CHP’li Akın, şunları dile getirdi:
Enerji ve Tabii Kaynaklar Bakanı Fatih Dönmez; elektrik ve doğalgaza yapılan zamların nedeninin ekonomi değil, dışa bağımlılıktan kaynaklandığını; enerji fiyatlarında da dünya genelinde dalgalanma yaşandığını ifade etmiştir.
ZAMLARIN NEDENİ YANLIŞ POLİTİKALAR
Elektrik ve doğalgaza yapılan zamlar yanlış ekonomi ve enerji politikalarından kaynaklanmaktadır. Dünya genelinde petrol ve doğalgaz fiyatlarında yaşanan dalgalanmanın nedeni ise koronavirüs salgınıdır. Salgının dünya geneline yayıldığı 2020 yılında enerji talebindeki düşüş enerji fiyatlarını da düşürmüştür. Bugün ise enerji fiyatları salgın öncesi seviyesine gelmiştir. Üstelik pek çok Avrupa ülkesinde enerji fiyatlarındaki düşüşü 2020 yılında faturalara indirim olarak yansırken; ülkemizde herhangi bir indirim yapılmamıştır. Tam tersine ülkemizde 2021 yılının başından bu yana elektrik faturalarına yüzde 21; doğalgaz fiyatları da 18 seviyesinde zam yapılmıştır.
ENERJİDE ÇAĞ ATLAYAN FATURALAR
Öte yandan Sayın Bakan Türkiye’nin enerjide dışa bağımlı olduğunu dile getirirken; partisinin Genel Başkanı ve Cumhurbaşkanı Recep Tayyip Erdoğan ise 9 Mart 2021 tarihli konuşmasında “Türkiye enerjide çağ atladı” demiştir. 9 Mart’tan bugüne kadar geçen dört ay içerisinde akaryakıtta pompa fiyatına yansıyacak şekilde 2 kez, doğalgazda 4 kez, elektrikte de 1 kez zam yapılmıştır. Çağ atlayan enerji değil, faturalar olmuştur.

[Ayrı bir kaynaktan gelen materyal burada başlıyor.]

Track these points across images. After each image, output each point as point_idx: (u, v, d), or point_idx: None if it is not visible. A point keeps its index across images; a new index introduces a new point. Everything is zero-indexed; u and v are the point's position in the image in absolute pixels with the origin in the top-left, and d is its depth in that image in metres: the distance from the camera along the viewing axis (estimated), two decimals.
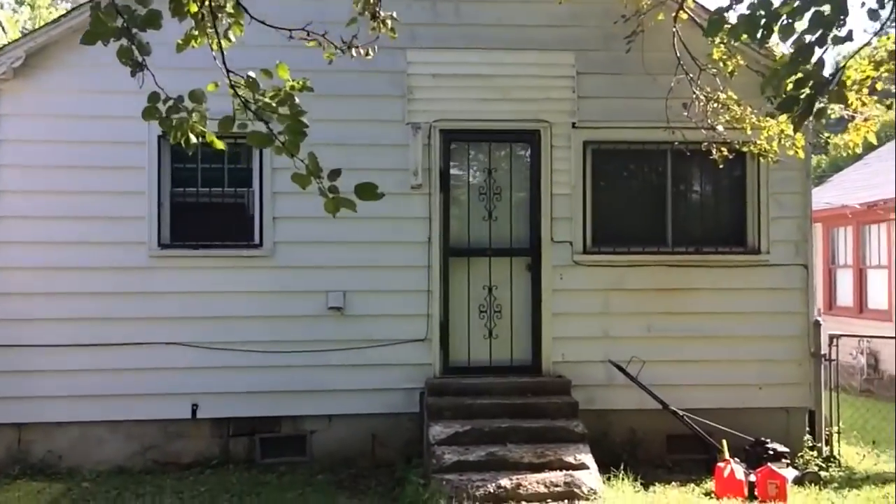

İTHAL GİRDİLİ SANTRALLER ARTTI
Ayrıca ekonominin uçuşa geçeceği vaadiyle getirilen tek adam rejiminde elektrik faturaları 2 katına çıkmış, doğalgaz faturaları da 2 kattan daha fazla artmıştır. Ülkemizin enerjide dışa bağımlı olduğu bir gerçektir, ancak iktidarın enerji politikası vatandaşı müşteri olarak görmek üzerine kuruludur. AK Parti’nin enerji politikasının temeli zam üzerine kuruludur. Elektrik faturalarını artmasına neden olan ithal kömür ve doğalgazla çalışan santral sayısı bu iktidar döneminde artmıştır. 19 yıldır ülkeyi yöneten iktidar yenilenebilir enerji konusunu ise son 4-5 yıla kadar adeta yok saymıştır. Türkiye’de yüzde 30 potansiyelin olduğu bilinen enerji verimliliği alanında ise alınan kararlar ne yazık ki kâğıt üzerinde kalmıştır.
AKKUYU’YLA BAĞIMLILIK ARTACAK
Enerjide dışa bağımlılıktan söz edilirken; Akkuyu Nükleer Güç Santrali’ndeki anlaşmayı de anımsamak gerekmektedir. İktidar Türkiye’deki piyasa fiyatının 4 katını bulan 12,35 dolar sent tutarı üzerinden Rusya’ya ait Akkuya’daki Nükleer Santrali’ne 15 yıl boyunca alım garantisi vermiştir. Söz konusu anlaşma nükleer santralin mülkiyetinin Rusya’ya ait olduğu değerlendirildiğinde ülkemizin enerjide dışa bağımlılığını daha da artıracaktır.
ENERJİ ZAMMI TÜM SEKTÖRLERE YANSIYACAK
Enerjiye yapılan zamlar iğneden ipliğe her şeye zam olarak yansımaktadır. Bütün sektörlerde enerji zamlarının ardından maliyetlerin artması nedeniyle domino etkisiyle art arda zamlar gündeme gelecektir. Akaryakıttan, mutfak tüpüne, elektrikten doğalgaza kadar her şeyin zamlanmasının tek nedeni ülkemizin milli parası olan Türk Lirası’ndaki değer kaybıdır. Türk Lirası’nın değer kaybetmesinin nedeni de iktidarın yanlış ekonomi politikalarıdır. 19 yıldır iktidar olan AK Parti ne ekonomiyi ne de enerjiyi yönetebilmektedir. İthalat üzerine kurulu yanlış politikalarla; vatandaş yerine şirketlerin çıkarlarının önemsendiği bir mantıkla belirlenen enerji politikaları her ay otomatikleşen zamları beraberinde getirmektedir.